So I am trying to replace words that are similar by one root word. For example, replacing "free" by "freedom" in a text mining project.

Then I learned this line from a Youtube tutorial: ff.all<-tm_map(ff.all, gsub, pattern = "free", replacement = "freedom"). Without this line, the code runs.

With this line added, R Studio gives this error "Error: inherits(doc, "TextDocument") is not TRUE" on the execution of this line: "tdm.all<-TermDocumentMatrix(ff.all)"

I think this should be a relatively simple issue, however I could not find a solution on stackoverflow.

1

1 Answers

1
votes

Using the tm's builtin crude data I was able to fix your problem by wrapping gsub in a content_transformer call like so.

ff.all<-tm_map(ff.all, content_transformer(function(x) gsub(x, pattern = "free", replacement = "freedom")))

It has been my experience that tm_map does wierd things to the returned object for custom functions.

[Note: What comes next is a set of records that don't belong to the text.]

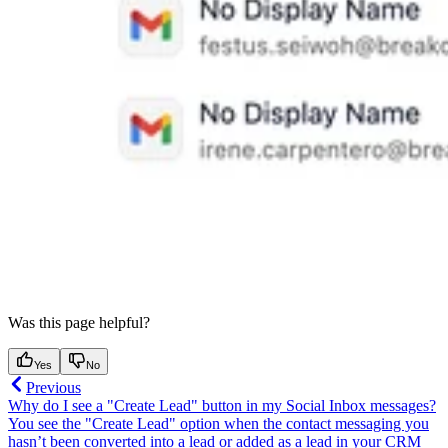
Was this page helpful?
Yes
No
Previous
Why do I see a "Create Lead" button in my Social Inbox messages?
You see the "Create Lead" option when the contact messaging you
hasn’t been converted into a lead or added as a lead in your CRM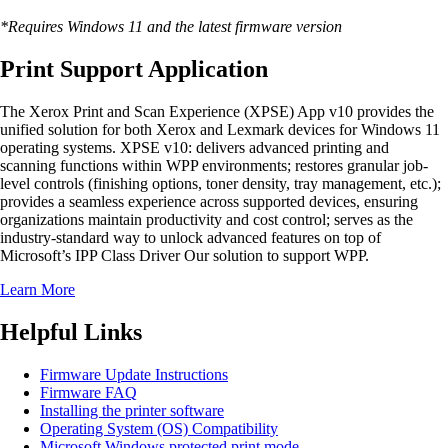
*Requires Windows 11 and the latest firmware version
Print Support Application
The Xerox Print and Scan Experience (XPSE) App v10 provides the
unified solution for both Xerox and Lexmark devices for Windows 11
operating systems. XPSE v10: delivers advanced printing and
scanning functions within WPP environments; restores granular job-
level controls (finishing options, toner density, tray management, etc.);
provides a seamless experience across supported devices, ensuring
organizations maintain productivity and cost control; serves as the
industry-standard way to unlock advanced features on top of
Microsoft’s IPP Class Driver Our solution to support WPP.
Learn More
Helpful Links
Firmware Update Instructions
Firmware FAQ
Installing the printer software
Operating System (OS) Compatibility
Microsoft Windows protected print mode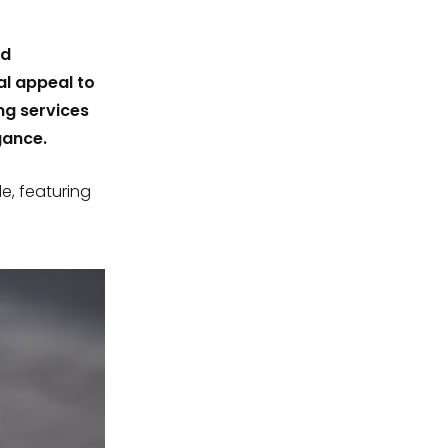
nd
al appeal to
ng services
gance.
de, featuring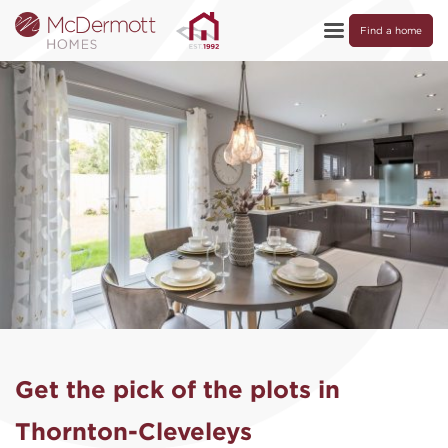
Find a home
Get the pick of the plots in
Thornton-Cleveleys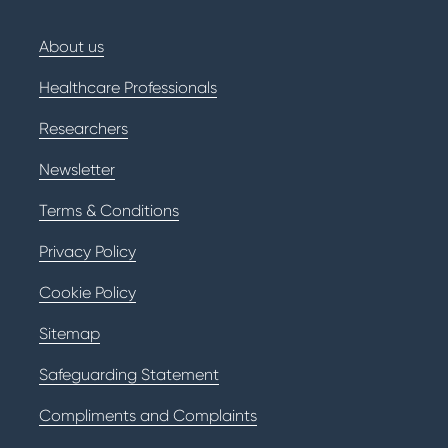
About us
Healthcare Professionals
Researchers
Newsletter
Terms & Conditions
Privacy Policy
Cookie Policy
Sitemap
Safeguarding Statement
Compliments and Complaints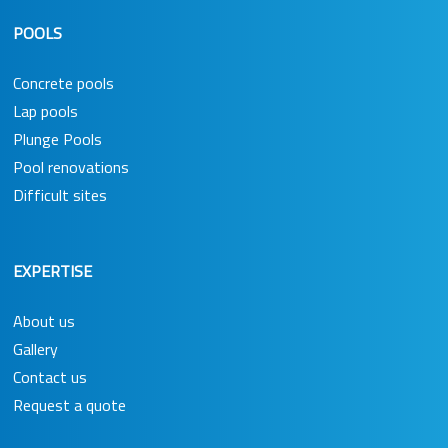
POOLS
Concrete pools
Lap pools
Plunge Pools
Pool renovations
Difficult sites
EXPERTISE
About us
Gallery
Contact us
Request a quote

So while your original line worked tm_map doesn't quite return a true "Corpus" that is what causes the errors.

As a side note:

This line seems to do nothing ff.all<-tm_map(ff.all, removeWords, character(0))

Same with the "" in ff.all<-tm_map(ff.all, removeWords, c("can", "may", "upon", "shall", "will", "must", ""))

My full example

library(tm)
data(crude)
ff.all <- crude

ff.all<-tm_map(ff.all, stripWhitespace)
ff.all<-tm_map(ff.all, content_transformer(tolower))
ff.all<-tm_map(ff.all, removeWords, stopwords("english"))
ff.all<-tm_map(ff.all, removeWords, c("can", "may", "upon", "shall", "will",     "must", ""))

ff.all<-tm_map(ff.all, content_transformer(function(x) gsub(x, pattern = "free", replacement = "freedom")))

ff.all<-tm_map(ff.all, removeWords, character(0))
ff.all<-tm_map(ff.all, removePunctuation)

# tdm.all =  a Term Document Matrix
tdm.all<-TermDocumentMatrix(ff.all)